Re: How do capability systems work?
Thanks for your reply.nullplan wrote:Unless I severely misunderstood what a capability is, that is not it. A capability is an entitlement a privileged entity grants to a non-privileged entity, typically a kernel to a process. So the process asks the kernel for a capability, and the kernel grants or denies the request. If the capability is granted, then it can be used in further API calls to the privileged entity to do things.
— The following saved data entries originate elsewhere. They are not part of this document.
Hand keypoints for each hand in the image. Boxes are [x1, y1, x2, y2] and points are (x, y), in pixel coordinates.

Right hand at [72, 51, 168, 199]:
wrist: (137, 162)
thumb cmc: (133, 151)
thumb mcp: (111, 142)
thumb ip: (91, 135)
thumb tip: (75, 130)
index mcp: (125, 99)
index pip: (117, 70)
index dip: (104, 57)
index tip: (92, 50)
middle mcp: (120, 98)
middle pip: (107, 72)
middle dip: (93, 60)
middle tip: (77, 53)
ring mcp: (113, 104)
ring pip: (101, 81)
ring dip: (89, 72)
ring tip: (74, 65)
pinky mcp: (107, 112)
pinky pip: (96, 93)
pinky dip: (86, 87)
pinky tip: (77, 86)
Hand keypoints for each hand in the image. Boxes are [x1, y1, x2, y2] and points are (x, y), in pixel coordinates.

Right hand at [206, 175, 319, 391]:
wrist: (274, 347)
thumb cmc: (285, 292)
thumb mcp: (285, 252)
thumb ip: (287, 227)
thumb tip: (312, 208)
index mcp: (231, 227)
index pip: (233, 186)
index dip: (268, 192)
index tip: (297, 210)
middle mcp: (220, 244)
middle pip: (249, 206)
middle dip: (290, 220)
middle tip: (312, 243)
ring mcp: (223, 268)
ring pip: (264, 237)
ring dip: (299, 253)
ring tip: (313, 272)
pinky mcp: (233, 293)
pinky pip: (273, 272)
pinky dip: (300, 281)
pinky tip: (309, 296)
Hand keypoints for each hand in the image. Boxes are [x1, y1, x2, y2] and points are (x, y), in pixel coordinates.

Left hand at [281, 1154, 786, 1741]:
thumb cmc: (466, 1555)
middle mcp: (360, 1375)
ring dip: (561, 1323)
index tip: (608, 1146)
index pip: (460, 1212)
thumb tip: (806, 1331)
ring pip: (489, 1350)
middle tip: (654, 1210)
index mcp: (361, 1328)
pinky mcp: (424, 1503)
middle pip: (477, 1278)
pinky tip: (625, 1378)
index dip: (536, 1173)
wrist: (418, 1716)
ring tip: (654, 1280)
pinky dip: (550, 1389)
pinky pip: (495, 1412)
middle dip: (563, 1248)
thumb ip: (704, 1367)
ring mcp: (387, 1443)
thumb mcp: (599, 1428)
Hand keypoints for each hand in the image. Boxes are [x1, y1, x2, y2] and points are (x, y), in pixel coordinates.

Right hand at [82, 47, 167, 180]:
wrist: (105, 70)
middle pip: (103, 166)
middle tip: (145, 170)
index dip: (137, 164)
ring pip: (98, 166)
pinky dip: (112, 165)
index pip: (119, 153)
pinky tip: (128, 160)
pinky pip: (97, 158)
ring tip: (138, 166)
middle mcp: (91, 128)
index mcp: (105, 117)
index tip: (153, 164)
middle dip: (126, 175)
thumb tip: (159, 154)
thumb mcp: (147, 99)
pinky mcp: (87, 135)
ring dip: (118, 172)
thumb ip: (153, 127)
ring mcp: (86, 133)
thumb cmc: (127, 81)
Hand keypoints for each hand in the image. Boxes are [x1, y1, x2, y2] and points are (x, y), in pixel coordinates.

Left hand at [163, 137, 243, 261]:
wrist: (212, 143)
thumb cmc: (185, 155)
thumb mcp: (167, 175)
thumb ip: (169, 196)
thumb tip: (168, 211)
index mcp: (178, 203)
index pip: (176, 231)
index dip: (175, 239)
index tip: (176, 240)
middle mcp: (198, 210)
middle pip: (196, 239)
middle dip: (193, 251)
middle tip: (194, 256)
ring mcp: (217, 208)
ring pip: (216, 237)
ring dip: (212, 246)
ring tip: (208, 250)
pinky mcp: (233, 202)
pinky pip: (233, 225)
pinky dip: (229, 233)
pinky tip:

Consider file handles again: A normal process cannot write on disk. It lacks the access needed to perform raw I/O on the disk itself, and typically, an application doesn't want that, either (imagine having to add partition tables and file systems to Chromium). But file handles are a way for the kernel to allow a process to perform disk I/O in a way that is safe for the users of the system.
You should not mix up those capabilities with the Linux mechanism for partial root privilege. Those are also called capabilities, but are not capabilities in the sense of this discussion.
What a capability actually is in the kernel API is up to you. But they must somehow refer to kernelspace objects, clearly identifying what is being allowed and what isn't. That way, not only do you reduce the usable surface area for an attacker, you also make it possible to inherit capabilities to subprocess, which I contend is absolutely crucial.
Are file handles capabilitys or not? To my knowledge they only grant access to a single ressource, cant be forges, can have different privilages and can be copied (locally). Conceptually the only way they seem different to me, is that they cant be shared with other processes.
And can a process pass a capability, for one of its local ressources, to another process? Or is that not required?
Re: How do capability systems work?
Mostly, yes. But: technically in unix there are "file descriptors" and "file descriptions" and "file handle" is not a correct term. A file descriptor is a just a token (an integer) which identifies a file description. You can look at file descriptors being capabilities which provide access to a file description and to operations on the file it refers to.bmj wrote:Are file handles capabilitys or not? To my knowledge they only grant access to a single ressource, cant be forges, can have different privilages and can be copied (locally).
But, compared with "traditional" capabilities, file descriptors/descriptions are not fine grained.
File descriptions can be shared with other processes. Every time a process forks the child inherits its file descriptors and the file descriptions they refer to (this can be suppressed but it is the default). File descriptions can also be transferred to other processes via unix sockets.bmj wrote:Conceptually the only way they seem different to me, is that they cant be shared with other processes.
Re: How do capability systems work?
It's not part of the definition of capability, but it's a fundamental piece of how capability systems work.And can a process pass a capability, for one of its local ressources, to another process? Or is that not required?
Also, since you were asking about implementation, wikipedia has this to say:
A capability is typically implemented as a privileged data structure that consists of a section that specifies access rights, and a section that uniquely identifies the object to be accessed. The user does not access the data structure or object directly, but instead via a handle. In practice, it is used much like a file descriptor in a traditional operating system (a traditional handle), but to access every object on the system. Capabilities are typically stored by the operating system in a list, with some mechanism in place to prevent the program from directly modifying the contents of the capability (so as to forge access rights or change the object it points to). Some systems have also been based on capability-based addressing (hardware support for capabilities), such as Plessey System 250.